**Prompt**
The answer is the set of lines that include "filter", copied from the data below.

[Saved data entries]

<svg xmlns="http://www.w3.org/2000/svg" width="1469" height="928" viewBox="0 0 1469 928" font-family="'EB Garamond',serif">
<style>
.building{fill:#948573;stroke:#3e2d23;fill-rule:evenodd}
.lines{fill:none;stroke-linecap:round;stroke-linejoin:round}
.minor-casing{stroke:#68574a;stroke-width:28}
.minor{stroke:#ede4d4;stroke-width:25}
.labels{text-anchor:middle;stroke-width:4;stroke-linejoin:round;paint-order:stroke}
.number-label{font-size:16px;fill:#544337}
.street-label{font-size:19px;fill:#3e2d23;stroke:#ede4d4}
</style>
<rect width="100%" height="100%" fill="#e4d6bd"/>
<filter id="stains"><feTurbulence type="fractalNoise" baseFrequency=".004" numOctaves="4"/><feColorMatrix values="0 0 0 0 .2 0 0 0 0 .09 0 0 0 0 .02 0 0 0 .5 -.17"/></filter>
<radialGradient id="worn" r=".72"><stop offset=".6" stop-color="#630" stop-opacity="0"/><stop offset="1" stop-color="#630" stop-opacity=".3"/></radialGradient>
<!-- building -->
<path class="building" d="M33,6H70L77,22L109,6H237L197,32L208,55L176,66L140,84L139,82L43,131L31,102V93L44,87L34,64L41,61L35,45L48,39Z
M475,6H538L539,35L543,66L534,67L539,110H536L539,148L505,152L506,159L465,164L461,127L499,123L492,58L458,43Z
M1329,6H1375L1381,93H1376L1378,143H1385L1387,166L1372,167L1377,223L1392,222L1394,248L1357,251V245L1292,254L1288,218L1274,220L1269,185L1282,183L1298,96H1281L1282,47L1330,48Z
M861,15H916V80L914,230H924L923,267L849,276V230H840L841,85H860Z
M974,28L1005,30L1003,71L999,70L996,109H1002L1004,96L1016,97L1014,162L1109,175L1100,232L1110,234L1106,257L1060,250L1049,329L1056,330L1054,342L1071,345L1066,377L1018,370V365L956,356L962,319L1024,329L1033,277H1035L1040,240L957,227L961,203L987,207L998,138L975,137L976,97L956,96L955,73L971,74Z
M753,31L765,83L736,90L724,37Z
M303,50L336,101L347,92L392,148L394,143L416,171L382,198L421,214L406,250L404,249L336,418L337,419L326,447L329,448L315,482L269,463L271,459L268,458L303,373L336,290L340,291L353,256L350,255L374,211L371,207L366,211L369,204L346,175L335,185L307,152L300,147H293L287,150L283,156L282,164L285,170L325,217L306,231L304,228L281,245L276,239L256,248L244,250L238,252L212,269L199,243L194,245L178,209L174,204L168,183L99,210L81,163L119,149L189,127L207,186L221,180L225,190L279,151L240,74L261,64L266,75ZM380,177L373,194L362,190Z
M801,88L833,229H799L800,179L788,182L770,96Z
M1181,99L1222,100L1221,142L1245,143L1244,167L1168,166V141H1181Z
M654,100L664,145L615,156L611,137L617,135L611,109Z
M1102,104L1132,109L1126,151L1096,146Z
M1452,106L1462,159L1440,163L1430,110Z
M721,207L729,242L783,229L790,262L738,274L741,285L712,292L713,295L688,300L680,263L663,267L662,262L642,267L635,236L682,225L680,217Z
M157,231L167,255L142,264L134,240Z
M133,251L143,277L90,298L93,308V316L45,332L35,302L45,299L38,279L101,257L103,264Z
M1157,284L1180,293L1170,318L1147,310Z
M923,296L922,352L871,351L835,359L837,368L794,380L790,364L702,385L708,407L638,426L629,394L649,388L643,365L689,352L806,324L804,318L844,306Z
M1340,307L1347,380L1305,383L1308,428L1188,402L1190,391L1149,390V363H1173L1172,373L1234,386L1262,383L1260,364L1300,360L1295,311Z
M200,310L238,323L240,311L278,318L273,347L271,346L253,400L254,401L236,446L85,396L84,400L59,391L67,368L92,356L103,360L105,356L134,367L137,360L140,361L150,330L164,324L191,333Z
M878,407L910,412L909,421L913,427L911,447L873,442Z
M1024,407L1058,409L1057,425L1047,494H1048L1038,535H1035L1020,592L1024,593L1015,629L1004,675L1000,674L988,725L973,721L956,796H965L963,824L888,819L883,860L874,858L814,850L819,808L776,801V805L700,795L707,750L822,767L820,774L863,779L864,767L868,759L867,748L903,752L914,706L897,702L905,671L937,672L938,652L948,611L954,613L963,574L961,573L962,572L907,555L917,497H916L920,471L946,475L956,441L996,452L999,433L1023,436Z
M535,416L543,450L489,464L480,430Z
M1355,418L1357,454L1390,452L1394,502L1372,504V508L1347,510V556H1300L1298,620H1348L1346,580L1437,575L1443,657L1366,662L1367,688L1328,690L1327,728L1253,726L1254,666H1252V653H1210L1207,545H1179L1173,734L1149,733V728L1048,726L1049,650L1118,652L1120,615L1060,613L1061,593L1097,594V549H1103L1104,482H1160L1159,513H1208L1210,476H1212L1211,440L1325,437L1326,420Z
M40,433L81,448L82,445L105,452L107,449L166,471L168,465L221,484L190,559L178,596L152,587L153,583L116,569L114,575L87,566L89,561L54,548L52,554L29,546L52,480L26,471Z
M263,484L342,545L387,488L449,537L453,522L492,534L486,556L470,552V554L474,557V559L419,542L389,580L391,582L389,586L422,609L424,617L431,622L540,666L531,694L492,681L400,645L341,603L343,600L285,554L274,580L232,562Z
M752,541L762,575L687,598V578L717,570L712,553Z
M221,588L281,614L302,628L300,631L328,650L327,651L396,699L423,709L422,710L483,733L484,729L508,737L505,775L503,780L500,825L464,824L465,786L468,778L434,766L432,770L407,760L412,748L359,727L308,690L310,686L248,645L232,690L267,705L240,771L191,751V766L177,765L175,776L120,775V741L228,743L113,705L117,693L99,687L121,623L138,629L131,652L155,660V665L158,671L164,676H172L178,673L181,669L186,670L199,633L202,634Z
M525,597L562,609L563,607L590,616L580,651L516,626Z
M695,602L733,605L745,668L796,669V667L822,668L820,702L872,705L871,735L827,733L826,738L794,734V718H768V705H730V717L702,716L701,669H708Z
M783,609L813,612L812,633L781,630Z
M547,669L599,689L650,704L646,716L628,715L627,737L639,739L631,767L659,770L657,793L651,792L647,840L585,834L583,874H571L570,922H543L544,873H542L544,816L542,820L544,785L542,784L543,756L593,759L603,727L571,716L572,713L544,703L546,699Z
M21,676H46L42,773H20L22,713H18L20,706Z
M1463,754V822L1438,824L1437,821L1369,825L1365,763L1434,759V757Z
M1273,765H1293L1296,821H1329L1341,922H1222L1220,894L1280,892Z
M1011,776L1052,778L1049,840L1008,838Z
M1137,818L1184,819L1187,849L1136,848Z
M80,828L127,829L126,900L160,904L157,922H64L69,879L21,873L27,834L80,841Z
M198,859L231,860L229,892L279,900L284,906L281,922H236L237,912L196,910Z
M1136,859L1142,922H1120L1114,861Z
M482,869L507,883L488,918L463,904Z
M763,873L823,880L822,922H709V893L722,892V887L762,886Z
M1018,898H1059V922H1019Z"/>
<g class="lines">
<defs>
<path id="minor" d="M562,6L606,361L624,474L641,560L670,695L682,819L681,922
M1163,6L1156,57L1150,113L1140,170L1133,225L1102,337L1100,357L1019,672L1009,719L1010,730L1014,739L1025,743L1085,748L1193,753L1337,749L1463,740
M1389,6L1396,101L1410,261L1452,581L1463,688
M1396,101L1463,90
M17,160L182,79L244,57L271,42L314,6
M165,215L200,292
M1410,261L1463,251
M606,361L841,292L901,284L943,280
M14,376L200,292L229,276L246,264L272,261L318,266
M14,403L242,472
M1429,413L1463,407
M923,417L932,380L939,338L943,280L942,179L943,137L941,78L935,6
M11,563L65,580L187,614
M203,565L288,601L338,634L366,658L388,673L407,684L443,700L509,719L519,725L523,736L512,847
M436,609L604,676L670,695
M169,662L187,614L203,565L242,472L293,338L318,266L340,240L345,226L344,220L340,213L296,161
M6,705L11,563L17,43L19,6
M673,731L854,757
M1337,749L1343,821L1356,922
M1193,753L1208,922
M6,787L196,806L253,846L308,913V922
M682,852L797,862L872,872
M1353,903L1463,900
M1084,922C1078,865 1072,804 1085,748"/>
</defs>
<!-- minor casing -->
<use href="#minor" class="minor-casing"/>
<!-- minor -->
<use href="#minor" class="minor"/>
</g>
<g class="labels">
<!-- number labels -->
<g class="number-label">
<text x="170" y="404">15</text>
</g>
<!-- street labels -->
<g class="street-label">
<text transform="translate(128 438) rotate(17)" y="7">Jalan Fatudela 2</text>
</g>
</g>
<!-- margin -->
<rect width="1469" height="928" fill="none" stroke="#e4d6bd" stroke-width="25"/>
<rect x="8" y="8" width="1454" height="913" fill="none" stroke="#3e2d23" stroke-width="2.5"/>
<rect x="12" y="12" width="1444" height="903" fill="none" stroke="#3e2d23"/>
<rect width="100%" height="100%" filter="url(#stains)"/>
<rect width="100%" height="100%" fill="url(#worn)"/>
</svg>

**Response to the exercise**
<filter id="stains"><feTurbulence type="fractalNoise" baseFrequency=".004" numOctaves="4"/><feColorMatrix values="0 0 0 0 .2 0 0 0 0 .09 0 0 0 0 .02 0 0 0 .5 -.17"/></filter>
<rect width="100%" height="100%" filter="url(#stains)"/>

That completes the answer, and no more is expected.